→ TESTO DA LEGGERE
────────

Due bambine strappate alla zia e portate in una casa famiglia, l’errore di tre assistenti sociali

Per il giudice hanno sbagliato ma l'abrogazione del reato d'abuso d'ufficio li "salva". L'avvocato annuncia richiesta di risarcimento danni

Tre assistenti sociali di un Comune in provincia di Frosinone sono stati “salvati” dalla legge che ha abrogato il reato di abuso d’ufficio: nel 2022 avevano allontanato immotivatamente due bambine dalla zia, che le aveva in affido, per trasferirle in una casa famiglia. Il Tribunale per i minorenni di Roma aveva stabilito che il provvedimento, oltre ad essere ingiusto, aveva cagionato un danno alla donna e alle due ragazzine che stavano con lei dal 2018 e che avevano creato con la zia un legame solido e sano.

Il Gip della Procura della Repubblica presso il Tribunale di Cassino, accogliendo la denuncia presentata dall’avvocato Miraglia, legale della donna, aveva disposto l’imputazione coatta per tre assistenti sociali per abuso d’ufficio in concorso.

«La legge Nordio nell’agosto 2024 ha abrogato il reato di abuso d’ufficio– dichiara l’avvocato Miraglia – però, anche se da un punto di vista penale non pagheranno, ho già ricevuto mandato di procedere con un’azione civile nei confronti dei tre assistenti sociali e di presentare richiesta di risarcimento danni. È comunque una vittoria morale, per la mia assistita e le sue nipoti, ma anche per le altre famiglie che hanno avuto a che fare con questi signori e che magari non hanno avuto la possibilità e l’opportunità di opporsi alle decisioni assunte da questi assistenti sociali».

────────

→ DATI DI PARTENZA
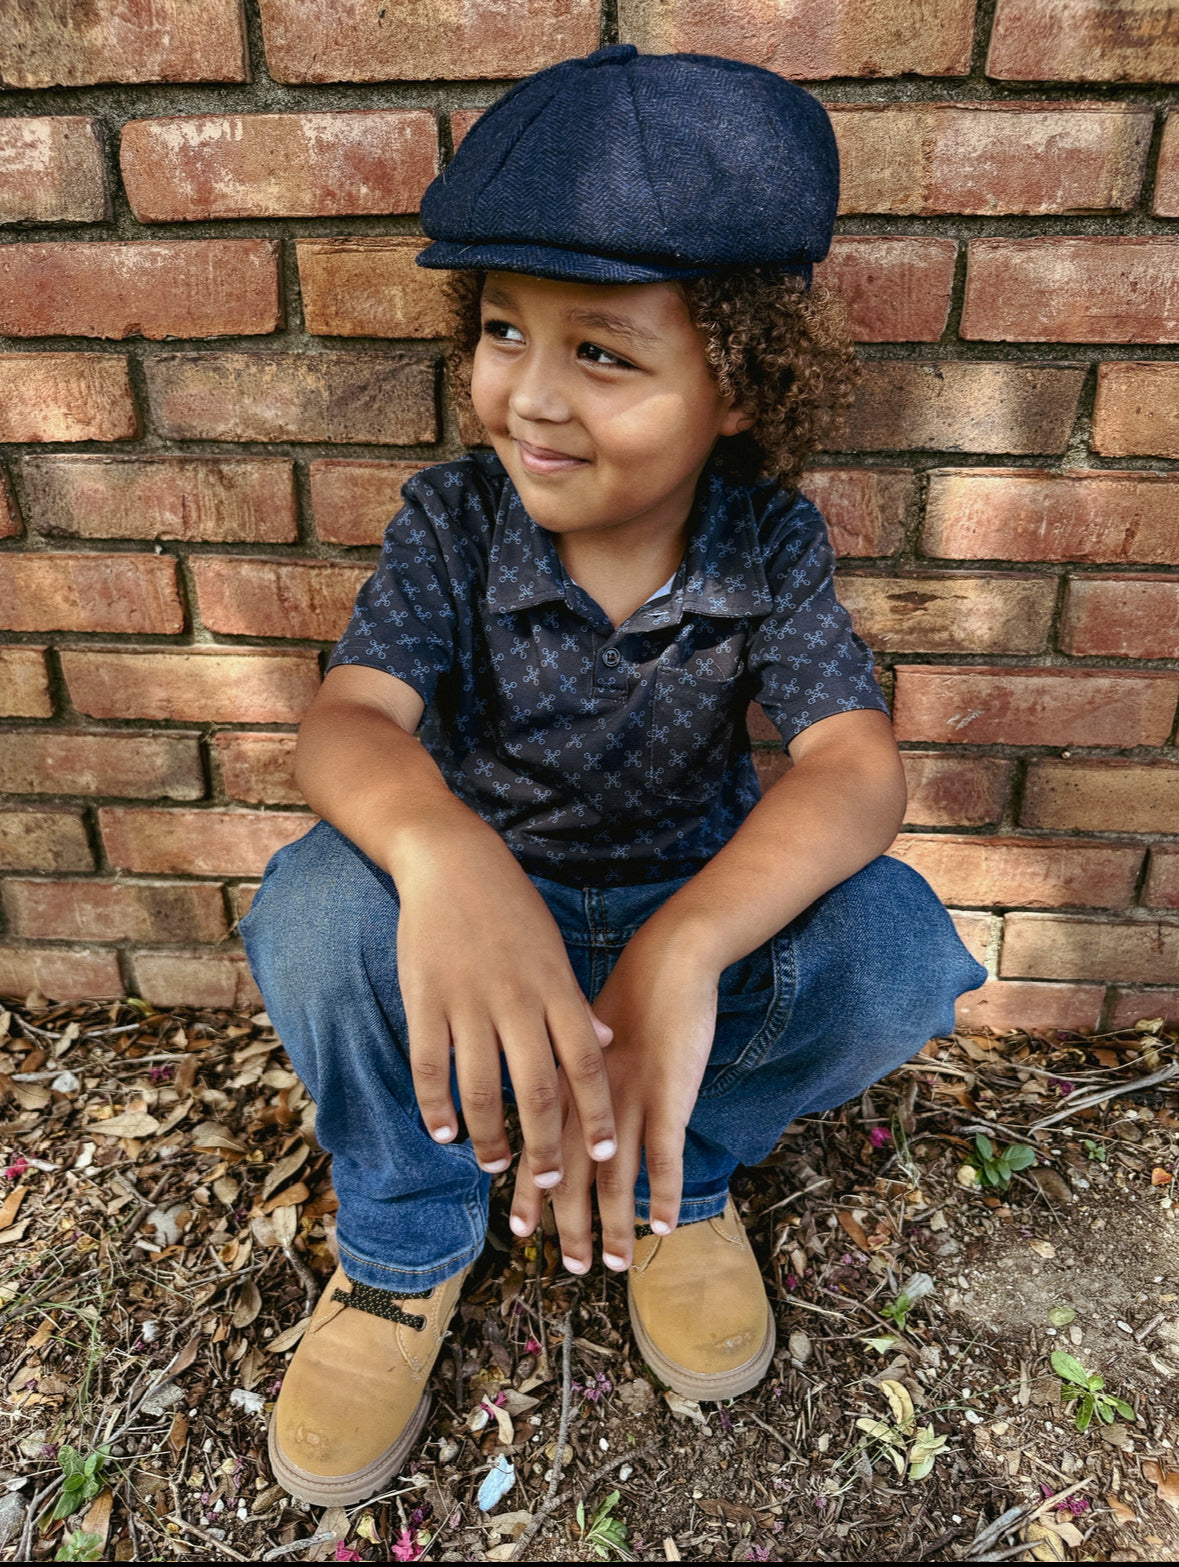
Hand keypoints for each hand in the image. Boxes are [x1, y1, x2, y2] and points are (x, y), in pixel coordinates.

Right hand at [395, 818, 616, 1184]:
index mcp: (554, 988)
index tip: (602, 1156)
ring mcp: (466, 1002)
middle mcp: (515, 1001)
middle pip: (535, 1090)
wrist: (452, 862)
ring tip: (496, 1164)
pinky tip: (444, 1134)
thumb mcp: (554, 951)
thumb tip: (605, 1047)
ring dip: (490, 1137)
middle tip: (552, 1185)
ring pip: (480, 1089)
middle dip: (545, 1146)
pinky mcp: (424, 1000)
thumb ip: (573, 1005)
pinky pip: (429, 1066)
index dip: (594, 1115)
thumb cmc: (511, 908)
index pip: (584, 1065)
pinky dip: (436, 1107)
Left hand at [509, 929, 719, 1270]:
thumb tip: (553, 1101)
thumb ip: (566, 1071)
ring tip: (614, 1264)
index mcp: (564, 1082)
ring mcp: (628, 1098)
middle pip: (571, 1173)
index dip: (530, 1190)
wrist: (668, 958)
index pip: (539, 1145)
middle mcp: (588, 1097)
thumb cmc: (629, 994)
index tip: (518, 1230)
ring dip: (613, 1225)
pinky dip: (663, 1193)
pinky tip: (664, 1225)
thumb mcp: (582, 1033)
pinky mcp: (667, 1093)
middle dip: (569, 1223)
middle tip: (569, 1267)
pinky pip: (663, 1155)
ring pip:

────────

→ COMPITI DA SVOLGERE
**1.** Elenca tutti gli anni nominati nell'articolo sulle due bambine tolte alla zia.
**2.** Ricopia dall'articolo sulle due bambine tolte alla zia il brano che comincia con "Per il giudice" e arriva fino a "solido e sano.".
**3.** Riprendi l'articolo sulle due bambine tolte alla zia e continualo dopo l'ultima frase.

→ ELENCO RISPOSTE
**1.** 2022, 2018, 2024

**2.**
Per il giudice hanno sbagliato ma l'abrogazione del reato d'abuso d'ufficio li "salva". L'avvocato annuncia richiesta di risarcimento danni

Tre assistenti sociali di un Comune in provincia di Frosinone sono stati “salvati” dalla legge che ha abrogato il reato di abuso d’ufficio: nel 2022 avevano allontanato immotivatamente due bambine dalla zia, che le aveva in affido, per trasferirle in una casa famiglia. Il Tribunale per i minorenni di Roma aveva stabilito che il provvedimento, oltre ad essere ingiusto, aveva cagionato un danno alla donna e alle due ragazzine che stavano con lei dal 2018 e che avevano creato con la zia un legame solido e sano.

**3.**
Portate in una casa famiglia per “eccesso di possesso”

Nel 2021 le nipoti della donna erano state prese dai Servizi sociali, i quali senza preavviso né autorizzazione con uno stratagemma le avevano portate in una Casa famiglia, strappandole alla zia che le aveva in affidamento. E non perché le maltrattasse, bensì per “eccesso di possesso”. Si trattava invece di affetto e di cure amorevoli da parte di una zia premurosa. – Proseguono dallo studio legale nel dettagliare la vicenda.

Il Tribunale per i minorenni di Roma aveva ritenuto che il forzato allontanamento ha ulteriormente traumatizzato le ragazzine, già provate da una difficile storia familiare. E che la collocazione in casa famiglia non era né necessaria né opportuna, apparendo anzi dannosa visto il rapporto cretosi nel tempo tra zia e nipoti. E le ha riaffidate alla zia.